START Selected text

Mahitab Kadın (; 1830 -  1888; meaning "moonlight"), called also Mehtab Kadın, was a consort of Sultan Abdulmejid I of the Ottoman Empire.

Life
Mahitab married Abdulmejid in 1845. She was given the title of "Second Ikbal". Three years later, on 15 April 1848, she gave birth to her first child, a daughter, Sabiha Sultan in the Old Çırağan Palace. The princess died a year later on 27 April 1849. 

In 1850, she was elevated to the title of "Senior Ikbal". Two years later on 31 March 1852, she gave birth to her second child, a son, Şehzade Nureddin in the Old Çırağan Palace.

In early 1853, she was elevated to the title of "Fifth Kadın", an honorary rank because she was one of favorite Abdülmejid's consort. In 1858–59, she sponsored a mosque in Göynük.

END Selected text

* Task instructions *
Copy the passage of the text about Mahitab Kadın from "Mahitab Kadın (;" to "27 April 1849.", word for word. The material after this comes from a separate source.

START Supplied entries

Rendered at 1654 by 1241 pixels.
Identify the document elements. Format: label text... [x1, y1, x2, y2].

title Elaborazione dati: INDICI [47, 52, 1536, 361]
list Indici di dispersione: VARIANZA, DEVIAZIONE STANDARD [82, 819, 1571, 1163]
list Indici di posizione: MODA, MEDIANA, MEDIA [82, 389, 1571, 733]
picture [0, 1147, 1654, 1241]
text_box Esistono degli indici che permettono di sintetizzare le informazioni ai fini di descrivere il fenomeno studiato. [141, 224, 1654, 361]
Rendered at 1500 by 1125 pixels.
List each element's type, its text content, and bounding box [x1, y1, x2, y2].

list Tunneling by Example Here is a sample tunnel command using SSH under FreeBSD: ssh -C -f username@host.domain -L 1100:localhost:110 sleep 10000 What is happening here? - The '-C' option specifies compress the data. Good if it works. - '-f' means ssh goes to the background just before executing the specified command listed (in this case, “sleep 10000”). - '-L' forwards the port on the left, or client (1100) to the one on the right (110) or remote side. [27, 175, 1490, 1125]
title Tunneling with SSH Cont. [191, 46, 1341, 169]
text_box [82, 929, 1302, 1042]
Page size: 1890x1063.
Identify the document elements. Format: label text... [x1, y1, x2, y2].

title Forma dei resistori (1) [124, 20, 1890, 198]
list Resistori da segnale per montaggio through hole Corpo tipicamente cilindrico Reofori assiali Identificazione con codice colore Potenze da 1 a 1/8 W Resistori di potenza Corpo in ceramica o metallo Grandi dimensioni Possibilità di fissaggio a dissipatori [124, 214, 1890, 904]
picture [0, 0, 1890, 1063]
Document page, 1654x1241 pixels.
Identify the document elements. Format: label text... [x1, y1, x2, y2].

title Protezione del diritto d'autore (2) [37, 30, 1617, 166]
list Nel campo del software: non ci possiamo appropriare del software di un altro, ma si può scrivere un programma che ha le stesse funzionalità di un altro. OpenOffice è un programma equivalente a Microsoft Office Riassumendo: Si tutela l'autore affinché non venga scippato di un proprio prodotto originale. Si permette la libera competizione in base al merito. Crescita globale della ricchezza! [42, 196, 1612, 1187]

END Supplied entries

* Task solution *
Mahitab Kadın (; 1830 -  1888; meaning "moonlight"), called also Mehtab Kadın, was a consort of Sultan Abdulmejid I of the Ottoman Empire.

Life
Mahitab married Abdulmejid in 1845. She was given the title of "Second Ikbal". Three years later, on 15 April 1848, she gave birth to her first child, a daughter, Sabiha Sultan in the Old Çırağan Palace. The princess died a year later on 27 April 1849.